|
|
|
|
|
by saimiam
1297 days ago
|
|
Even mid managers have expressed similar concerns to me about finding it difficult to work with tech. E.g., a product manager has complained to me that they wanted a feature built which would have had a direct revenue impact but were stuck because the tech team wanted to "triage" which she didn't understand. Sounds to me that we need a "tech-to-normal" language translator. |
|
A product manager really should know and understand this, because it's not like it's impenetrable tech jargon. They should also be the ones making those prioritisation calls, albeit with a solid understanding of the real trade offs.

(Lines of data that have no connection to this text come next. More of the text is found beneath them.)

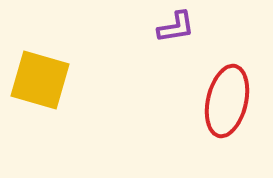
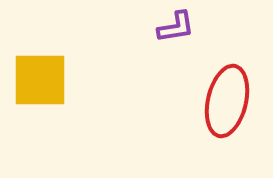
yellow square: rotated 16 degrees counterclockwise
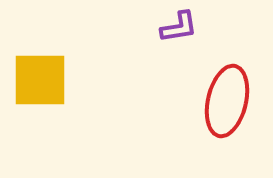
purple L-shape: moved 3 px right
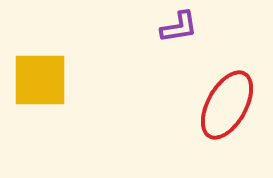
red ellipse: moved 4 px down; rotated 16 degrees clockwise
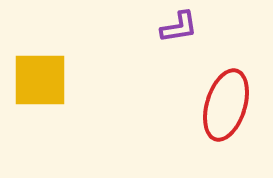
red ellipse: moved 1 px left; rotated 12 degrees counterclockwise
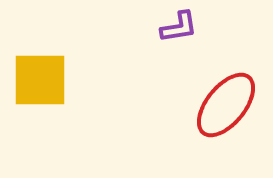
red ellipse: rotated 22 degrees clockwise
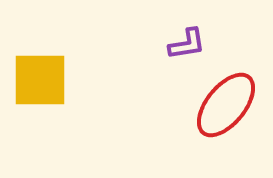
purple L-shape: moved 8 px right, 17 px down
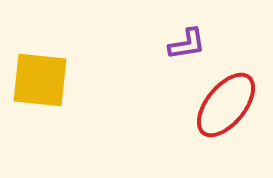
yellow square: rotated 6 degrees clockwise
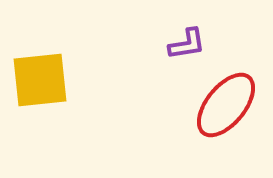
yellow square: rotated 12 degrees counterclockwise
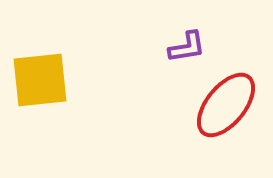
purple L-shape: moved 3 px down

In a situation like this there can be multiple reasons for the mismatch, none of which have anything to do with needing a language translator. For instance, is the product manager trying to force through that feature without moving out the team's other work to match? If so, then they will obviously get the 'triage' demand and be forced to make a priority call.
I've seen that too often in my career, where from the PM/PO side a feature or improvement is 'obvious' but because they won't take on the political battle of moving out a team's other feature work that's less valuable they either force the team to work beyond their capacity or, if they have more backbone, to refuse outright.
Or is the team intransigent and inflexible, and trying to protect low value but more technically interesting work? Then that, too, is a problem and needs to be solved through incentive changes and other measures, because it's just as unhealthy.